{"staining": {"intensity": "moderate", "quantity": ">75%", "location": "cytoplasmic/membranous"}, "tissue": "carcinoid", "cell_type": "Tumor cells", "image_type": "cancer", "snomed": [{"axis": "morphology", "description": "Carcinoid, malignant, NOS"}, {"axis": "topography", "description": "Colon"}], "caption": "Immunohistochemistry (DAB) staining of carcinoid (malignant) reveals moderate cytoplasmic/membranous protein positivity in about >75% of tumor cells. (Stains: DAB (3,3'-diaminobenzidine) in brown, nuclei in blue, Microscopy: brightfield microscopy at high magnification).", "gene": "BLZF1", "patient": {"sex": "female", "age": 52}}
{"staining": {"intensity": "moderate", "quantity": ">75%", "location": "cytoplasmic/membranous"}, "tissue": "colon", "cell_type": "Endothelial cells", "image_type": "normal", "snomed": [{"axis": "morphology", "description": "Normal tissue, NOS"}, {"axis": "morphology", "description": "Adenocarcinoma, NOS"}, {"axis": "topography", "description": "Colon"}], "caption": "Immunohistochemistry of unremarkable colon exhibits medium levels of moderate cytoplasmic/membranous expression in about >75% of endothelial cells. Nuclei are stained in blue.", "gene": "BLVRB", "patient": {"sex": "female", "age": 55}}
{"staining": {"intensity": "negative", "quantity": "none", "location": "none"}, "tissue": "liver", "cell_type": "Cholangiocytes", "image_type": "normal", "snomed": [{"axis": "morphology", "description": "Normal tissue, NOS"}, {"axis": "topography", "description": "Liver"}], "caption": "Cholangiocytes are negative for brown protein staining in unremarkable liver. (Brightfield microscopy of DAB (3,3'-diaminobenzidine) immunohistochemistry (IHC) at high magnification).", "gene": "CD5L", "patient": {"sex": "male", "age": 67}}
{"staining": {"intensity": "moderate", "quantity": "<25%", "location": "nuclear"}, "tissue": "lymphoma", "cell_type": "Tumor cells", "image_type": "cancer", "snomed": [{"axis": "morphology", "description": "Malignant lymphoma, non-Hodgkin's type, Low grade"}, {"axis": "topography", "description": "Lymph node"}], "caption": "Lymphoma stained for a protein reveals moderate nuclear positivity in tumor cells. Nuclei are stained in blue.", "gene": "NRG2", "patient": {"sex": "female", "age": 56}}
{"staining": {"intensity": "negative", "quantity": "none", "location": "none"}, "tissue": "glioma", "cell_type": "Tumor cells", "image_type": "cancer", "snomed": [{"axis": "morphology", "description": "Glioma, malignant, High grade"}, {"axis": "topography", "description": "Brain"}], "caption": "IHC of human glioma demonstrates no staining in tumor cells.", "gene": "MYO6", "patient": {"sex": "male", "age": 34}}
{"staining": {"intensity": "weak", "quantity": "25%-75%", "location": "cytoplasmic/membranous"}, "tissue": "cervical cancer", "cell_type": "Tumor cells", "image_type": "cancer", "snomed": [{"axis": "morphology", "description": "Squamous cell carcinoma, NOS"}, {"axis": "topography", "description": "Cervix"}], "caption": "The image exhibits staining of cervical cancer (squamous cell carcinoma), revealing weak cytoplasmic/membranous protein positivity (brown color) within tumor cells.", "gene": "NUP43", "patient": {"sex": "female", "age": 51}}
-=-=-
TASK ITEM: Every line above from the line with "non-Hodgkin's type, Low" to the line with "of human glioma", both included, must be reproduced exactly, and no other line may appear.

FINISHED TASK:
{"staining": {"intensity": "moderate", "quantity": "<25%", "location": "nuclear"}, "tissue": "lymphoma", "cell_type": "Tumor cells", "image_type": "cancer", "snomed": [{"axis": "morphology", "description": "Malignant lymphoma, non-Hodgkin's type, Low grade"}, {"axis": "topography", "description": "Lymph node"}], "caption": "Lymphoma stained for a protein reveals moderate nuclear positivity in tumor cells. Nuclei are stained in blue.", "gene": "NRG2", "patient": {"sex": "female", "age": 56}}
{"staining": {"intensity": "negative", "quantity": "none", "location": "none"}, "tissue": "glioma", "cell_type": "Tumor cells", "image_type": "cancer", "snomed": [{"axis": "morphology", "description": "Glioma, malignant, High grade"}, {"axis": "topography", "description": "Brain"}], "caption": "IHC of human glioma demonstrates no staining in tumor cells.", "gene": "MYO6", "patient": {"sex": "male", "age": 34}}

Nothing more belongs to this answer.